When creating an Inference Server, if multiple inference engines are supported for a model, the Inference engine setting will be available, and the supported options will be contained in the drop-down.

InferenceEngineSelection

Sending Data to Models

The UI offers a try-it-out feature where inference can be run through a web interface. To use this feature, click on the Actions button on the model's page, select Create Inference Server. After an Inference Server is started, the Try it Out tab will be enabled.

models-try-it-out

Batching

Batching is the process of passing a collection of inputs (images, strings, etc.) to a model in a single inference request rather than sending them each as a separate request. Depending on the model and what hardware it is running on, this can be more efficient. There are two ways that batching is done in Chariot: client side and server side. Client side batching is where the user explicitly passes all of their inputs into one request. For example, with the SDK this looks like:

from chariot.client import connect
from chariot.models import Model
connect()

model = Model(name="my_model_name", project="my_project_name")
model.detect(["path/to/image1.png","path/to/image2.png","path/to/image3.png"])

Server side batching (also called adaptive batching) is where the Inference Server intercepts separate individual inference requests within a predetermined timeframe and automatically groups them into a single batched inference request that is then sent to the model. For example, if you send your inference requests separately as:

for path in ["path/to/image1.png","path/to/image2.png","path/to/image3.png"]:
result = model.detect(path)

then adaptive batching will automatically group these into a single batch before they reach the model.

Benefits

There are two main benefits of batching:

  • Maximize resource usage: Usually, inference operations are "vectorized" (i.e., are designed to operate across batches). For example, a GPU is designed to operate on multiple data points at the same time.
  • Minimize inference overhead: This can be something like input/output (IO) to communicate with the GPU or some kind of processing in the incoming data. Up to a certain size, this overhead tends to not scale linearly with the number of data points. Therefore, it is beneficial to send batches that are as large as possible without deteriorating performance.

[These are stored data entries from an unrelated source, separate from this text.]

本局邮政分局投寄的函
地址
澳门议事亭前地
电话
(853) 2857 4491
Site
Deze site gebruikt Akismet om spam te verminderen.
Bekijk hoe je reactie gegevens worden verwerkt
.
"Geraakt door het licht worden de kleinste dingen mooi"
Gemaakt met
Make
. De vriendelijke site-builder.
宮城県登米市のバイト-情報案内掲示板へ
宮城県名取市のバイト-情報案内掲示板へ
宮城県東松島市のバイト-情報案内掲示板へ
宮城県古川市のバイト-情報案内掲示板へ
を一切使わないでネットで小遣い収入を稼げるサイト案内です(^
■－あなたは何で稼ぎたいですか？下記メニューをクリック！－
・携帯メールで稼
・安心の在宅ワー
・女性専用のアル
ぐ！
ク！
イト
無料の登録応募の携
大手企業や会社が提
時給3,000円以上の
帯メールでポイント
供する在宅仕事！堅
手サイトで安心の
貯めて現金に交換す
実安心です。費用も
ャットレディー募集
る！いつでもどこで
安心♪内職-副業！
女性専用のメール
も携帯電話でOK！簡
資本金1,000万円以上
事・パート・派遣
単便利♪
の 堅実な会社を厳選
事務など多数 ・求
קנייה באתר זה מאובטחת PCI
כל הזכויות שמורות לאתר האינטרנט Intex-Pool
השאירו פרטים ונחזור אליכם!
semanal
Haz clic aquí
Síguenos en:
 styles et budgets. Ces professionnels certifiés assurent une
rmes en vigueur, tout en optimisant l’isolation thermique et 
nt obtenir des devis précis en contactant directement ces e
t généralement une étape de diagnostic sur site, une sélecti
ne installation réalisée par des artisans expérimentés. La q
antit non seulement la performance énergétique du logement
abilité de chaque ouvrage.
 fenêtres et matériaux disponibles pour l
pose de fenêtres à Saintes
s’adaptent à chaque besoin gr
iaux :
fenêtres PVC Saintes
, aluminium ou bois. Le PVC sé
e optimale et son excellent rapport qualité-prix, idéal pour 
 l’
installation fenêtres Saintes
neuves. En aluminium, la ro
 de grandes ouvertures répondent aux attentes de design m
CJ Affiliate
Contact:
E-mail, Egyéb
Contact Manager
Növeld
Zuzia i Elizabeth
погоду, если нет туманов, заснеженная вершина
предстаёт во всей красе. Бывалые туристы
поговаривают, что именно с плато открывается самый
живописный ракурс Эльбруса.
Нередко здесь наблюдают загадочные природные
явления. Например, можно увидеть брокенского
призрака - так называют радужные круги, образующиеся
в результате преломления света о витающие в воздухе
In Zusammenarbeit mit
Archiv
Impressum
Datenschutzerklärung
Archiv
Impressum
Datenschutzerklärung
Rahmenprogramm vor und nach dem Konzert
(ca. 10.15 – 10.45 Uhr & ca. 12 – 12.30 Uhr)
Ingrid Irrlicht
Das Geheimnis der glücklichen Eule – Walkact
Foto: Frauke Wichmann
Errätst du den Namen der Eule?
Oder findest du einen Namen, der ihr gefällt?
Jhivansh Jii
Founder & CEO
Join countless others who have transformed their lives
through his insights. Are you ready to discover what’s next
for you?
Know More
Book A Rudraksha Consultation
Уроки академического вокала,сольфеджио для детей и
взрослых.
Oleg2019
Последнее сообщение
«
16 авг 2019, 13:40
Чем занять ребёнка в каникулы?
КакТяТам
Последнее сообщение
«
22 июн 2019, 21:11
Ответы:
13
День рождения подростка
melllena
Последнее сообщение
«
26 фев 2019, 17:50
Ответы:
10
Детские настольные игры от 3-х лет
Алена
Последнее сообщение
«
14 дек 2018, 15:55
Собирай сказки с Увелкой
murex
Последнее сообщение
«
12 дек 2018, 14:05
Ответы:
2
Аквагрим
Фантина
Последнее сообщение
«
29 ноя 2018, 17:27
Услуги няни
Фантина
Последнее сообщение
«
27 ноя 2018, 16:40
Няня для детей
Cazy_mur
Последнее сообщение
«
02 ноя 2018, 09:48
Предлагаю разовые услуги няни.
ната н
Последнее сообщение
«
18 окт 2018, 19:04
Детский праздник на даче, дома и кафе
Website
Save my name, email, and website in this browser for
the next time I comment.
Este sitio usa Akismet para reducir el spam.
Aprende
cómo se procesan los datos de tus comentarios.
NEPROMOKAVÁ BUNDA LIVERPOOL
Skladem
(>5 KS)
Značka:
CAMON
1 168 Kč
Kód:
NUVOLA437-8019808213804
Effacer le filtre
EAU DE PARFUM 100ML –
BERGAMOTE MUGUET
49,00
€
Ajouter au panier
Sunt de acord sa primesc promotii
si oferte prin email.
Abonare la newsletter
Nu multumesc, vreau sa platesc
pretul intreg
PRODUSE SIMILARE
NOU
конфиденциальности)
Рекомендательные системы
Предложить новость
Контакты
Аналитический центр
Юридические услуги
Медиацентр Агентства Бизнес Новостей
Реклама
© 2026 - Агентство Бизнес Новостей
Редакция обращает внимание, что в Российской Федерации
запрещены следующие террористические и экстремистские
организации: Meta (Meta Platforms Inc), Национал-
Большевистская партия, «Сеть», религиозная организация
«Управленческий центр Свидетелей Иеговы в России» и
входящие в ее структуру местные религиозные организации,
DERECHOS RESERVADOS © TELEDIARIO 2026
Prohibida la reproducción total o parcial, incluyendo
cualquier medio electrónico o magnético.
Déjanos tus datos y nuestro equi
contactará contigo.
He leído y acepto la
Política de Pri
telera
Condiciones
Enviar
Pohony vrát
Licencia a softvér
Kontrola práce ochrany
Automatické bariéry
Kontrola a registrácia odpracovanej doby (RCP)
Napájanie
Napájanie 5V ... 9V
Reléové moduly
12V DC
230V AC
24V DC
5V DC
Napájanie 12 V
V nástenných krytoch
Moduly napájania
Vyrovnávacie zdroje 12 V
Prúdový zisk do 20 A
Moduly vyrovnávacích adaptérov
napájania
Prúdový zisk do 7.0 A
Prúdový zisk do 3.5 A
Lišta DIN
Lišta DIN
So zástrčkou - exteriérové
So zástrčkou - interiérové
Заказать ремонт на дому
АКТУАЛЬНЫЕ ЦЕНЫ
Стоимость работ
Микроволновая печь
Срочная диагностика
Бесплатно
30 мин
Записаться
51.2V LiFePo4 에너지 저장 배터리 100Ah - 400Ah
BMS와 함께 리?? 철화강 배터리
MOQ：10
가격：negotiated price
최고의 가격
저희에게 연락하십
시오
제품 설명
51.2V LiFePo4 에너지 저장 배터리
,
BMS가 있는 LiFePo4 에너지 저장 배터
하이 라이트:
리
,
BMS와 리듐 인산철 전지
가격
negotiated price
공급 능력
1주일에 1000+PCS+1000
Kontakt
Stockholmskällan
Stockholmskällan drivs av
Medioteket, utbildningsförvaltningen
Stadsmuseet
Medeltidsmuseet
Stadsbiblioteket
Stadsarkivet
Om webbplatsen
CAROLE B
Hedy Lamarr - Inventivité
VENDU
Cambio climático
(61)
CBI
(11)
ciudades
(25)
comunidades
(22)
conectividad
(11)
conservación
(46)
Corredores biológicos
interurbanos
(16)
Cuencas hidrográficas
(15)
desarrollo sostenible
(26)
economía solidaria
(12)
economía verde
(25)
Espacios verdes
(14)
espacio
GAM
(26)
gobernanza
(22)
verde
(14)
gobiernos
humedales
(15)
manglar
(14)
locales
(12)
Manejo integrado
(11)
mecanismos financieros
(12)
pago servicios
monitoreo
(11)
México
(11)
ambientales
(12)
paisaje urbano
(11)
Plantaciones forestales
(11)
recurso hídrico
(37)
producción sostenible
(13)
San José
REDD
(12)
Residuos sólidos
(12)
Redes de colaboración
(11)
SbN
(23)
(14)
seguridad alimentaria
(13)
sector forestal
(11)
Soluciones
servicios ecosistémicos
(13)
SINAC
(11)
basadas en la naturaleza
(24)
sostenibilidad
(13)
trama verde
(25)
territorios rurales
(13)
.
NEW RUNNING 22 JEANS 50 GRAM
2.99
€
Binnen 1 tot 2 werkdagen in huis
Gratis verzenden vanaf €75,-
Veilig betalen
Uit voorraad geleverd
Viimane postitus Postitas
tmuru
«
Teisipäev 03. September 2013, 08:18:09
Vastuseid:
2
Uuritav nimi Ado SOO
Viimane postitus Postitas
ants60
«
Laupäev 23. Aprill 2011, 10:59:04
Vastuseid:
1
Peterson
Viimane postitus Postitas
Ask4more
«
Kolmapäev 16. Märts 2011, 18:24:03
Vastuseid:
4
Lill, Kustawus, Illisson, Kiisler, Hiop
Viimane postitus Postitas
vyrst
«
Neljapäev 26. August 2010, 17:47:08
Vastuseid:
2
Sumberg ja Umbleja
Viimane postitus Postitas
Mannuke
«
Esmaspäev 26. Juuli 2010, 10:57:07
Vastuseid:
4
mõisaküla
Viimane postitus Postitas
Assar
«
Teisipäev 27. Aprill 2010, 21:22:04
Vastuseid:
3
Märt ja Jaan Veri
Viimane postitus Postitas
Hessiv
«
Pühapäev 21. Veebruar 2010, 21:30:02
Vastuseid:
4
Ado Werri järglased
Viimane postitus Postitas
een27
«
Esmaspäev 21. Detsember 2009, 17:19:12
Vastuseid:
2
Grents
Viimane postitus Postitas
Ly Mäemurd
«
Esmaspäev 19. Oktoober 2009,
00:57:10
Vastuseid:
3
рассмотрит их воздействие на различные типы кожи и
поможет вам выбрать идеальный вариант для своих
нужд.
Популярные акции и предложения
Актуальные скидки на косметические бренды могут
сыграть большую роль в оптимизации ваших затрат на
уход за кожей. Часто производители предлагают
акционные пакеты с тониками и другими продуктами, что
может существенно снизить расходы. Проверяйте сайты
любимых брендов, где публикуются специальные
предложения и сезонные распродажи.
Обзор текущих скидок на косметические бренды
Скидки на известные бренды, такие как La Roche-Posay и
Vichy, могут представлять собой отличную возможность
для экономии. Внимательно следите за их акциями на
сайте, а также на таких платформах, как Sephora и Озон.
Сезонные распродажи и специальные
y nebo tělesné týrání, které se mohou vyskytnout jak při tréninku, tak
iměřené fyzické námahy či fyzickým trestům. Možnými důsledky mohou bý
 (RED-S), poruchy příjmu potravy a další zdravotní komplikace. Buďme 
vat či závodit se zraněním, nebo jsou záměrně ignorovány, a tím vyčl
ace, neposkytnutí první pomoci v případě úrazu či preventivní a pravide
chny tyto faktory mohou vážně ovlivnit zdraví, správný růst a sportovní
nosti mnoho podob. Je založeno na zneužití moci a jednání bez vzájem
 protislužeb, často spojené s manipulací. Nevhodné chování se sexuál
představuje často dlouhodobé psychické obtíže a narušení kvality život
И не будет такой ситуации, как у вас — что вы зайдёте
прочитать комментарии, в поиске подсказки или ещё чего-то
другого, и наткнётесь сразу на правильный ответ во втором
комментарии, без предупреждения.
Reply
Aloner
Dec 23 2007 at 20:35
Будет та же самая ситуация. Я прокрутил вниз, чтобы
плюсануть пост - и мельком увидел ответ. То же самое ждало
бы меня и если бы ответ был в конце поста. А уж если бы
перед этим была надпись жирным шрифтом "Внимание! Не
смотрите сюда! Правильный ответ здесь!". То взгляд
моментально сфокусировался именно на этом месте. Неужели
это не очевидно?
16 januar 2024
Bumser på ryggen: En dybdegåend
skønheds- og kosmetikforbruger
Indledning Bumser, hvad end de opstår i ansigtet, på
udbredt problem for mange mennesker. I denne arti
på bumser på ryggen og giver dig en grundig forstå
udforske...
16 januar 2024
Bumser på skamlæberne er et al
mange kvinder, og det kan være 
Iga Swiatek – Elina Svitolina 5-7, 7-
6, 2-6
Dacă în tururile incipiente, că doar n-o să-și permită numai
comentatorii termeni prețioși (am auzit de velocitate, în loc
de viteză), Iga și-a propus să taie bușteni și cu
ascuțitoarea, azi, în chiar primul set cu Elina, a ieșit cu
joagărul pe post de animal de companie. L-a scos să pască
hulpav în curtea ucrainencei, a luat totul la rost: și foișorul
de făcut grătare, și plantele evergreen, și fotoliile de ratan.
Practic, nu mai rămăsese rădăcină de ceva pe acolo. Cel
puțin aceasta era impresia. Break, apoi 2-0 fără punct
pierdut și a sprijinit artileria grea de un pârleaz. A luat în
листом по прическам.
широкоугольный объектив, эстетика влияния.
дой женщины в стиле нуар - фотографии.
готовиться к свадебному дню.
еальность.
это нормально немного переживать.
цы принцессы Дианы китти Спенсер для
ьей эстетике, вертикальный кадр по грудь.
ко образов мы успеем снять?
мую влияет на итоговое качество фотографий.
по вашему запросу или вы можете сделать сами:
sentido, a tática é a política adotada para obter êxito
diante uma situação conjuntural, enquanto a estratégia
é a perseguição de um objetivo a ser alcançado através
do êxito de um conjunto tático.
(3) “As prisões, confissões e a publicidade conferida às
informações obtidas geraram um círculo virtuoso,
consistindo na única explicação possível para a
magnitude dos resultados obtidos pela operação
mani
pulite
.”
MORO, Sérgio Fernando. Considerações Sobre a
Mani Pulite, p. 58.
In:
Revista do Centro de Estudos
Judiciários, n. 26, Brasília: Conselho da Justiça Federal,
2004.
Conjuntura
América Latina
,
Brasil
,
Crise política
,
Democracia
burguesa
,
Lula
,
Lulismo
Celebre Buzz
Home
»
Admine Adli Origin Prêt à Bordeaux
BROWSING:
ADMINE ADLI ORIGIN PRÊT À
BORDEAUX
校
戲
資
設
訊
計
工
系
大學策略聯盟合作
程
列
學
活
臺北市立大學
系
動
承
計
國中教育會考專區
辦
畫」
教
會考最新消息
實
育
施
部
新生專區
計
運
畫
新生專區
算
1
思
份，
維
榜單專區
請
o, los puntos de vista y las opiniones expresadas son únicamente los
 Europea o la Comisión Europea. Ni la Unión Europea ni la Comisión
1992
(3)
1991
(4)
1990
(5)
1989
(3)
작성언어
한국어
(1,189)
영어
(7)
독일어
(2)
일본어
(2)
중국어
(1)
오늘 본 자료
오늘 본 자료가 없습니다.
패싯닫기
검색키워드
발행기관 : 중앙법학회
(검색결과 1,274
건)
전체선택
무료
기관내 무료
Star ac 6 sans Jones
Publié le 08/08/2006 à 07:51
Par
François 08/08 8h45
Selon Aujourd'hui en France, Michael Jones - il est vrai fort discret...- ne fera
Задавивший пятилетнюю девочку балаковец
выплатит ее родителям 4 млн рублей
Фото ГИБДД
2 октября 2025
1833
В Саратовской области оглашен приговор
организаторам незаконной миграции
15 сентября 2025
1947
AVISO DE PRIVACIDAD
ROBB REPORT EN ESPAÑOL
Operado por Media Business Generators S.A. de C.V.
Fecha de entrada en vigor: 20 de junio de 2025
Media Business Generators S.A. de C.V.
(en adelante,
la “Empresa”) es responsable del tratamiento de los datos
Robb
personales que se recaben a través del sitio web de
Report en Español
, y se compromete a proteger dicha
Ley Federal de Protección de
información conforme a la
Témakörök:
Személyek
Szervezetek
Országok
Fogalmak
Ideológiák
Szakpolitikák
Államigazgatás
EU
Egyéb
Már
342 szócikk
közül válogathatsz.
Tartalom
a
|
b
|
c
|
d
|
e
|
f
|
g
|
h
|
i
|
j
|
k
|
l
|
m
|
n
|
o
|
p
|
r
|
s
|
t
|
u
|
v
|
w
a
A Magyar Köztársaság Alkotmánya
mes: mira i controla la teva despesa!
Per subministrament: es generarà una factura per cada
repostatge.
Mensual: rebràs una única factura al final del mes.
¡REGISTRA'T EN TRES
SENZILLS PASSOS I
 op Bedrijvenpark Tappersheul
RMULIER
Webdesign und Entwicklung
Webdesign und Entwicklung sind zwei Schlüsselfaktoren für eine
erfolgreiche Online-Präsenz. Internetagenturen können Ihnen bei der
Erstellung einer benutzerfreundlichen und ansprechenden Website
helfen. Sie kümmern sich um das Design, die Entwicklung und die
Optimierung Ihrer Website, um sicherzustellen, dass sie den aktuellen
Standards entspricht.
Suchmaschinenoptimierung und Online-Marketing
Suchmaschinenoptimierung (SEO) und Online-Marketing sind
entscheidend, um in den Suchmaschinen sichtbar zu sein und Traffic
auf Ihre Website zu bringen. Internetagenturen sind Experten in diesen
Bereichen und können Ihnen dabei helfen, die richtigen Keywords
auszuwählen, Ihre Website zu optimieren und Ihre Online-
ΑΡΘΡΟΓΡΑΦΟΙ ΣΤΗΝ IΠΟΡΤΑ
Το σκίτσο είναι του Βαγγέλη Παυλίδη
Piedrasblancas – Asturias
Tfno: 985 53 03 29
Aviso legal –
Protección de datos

However, these benefits will only scale up to a certain point, which can be determined either by the infrastructure, the machine learning framework used to train your model, or a combination of the two.
In order to maximize the performance improvements made by batching, it is important to tailor this configuration for specific models, environments, and use cases, which can be found through experimentation.

Using Adaptive Batching

Chariot lets you configure adaptive batching independently through two parameters:

  • Maximum batch size: The maximum number of inference requests that the server will group together to process as a batch.
  • Maximum batch delay: The maximum time, in seconds, that the server should wait for new requests to group together for batch processing.

Authentication

You will need to authenticate with Chariot in order to send data to models and get predictions. For detailed information on authentication methods including creating client credentials, using the SDK, and programmatic authentication, see the Authentication documentation.

Large Language Models (LLMs)

Large Language models may have additional settings. For comprehensive information about serving Large Language Models in Chariot see the LLM documentation.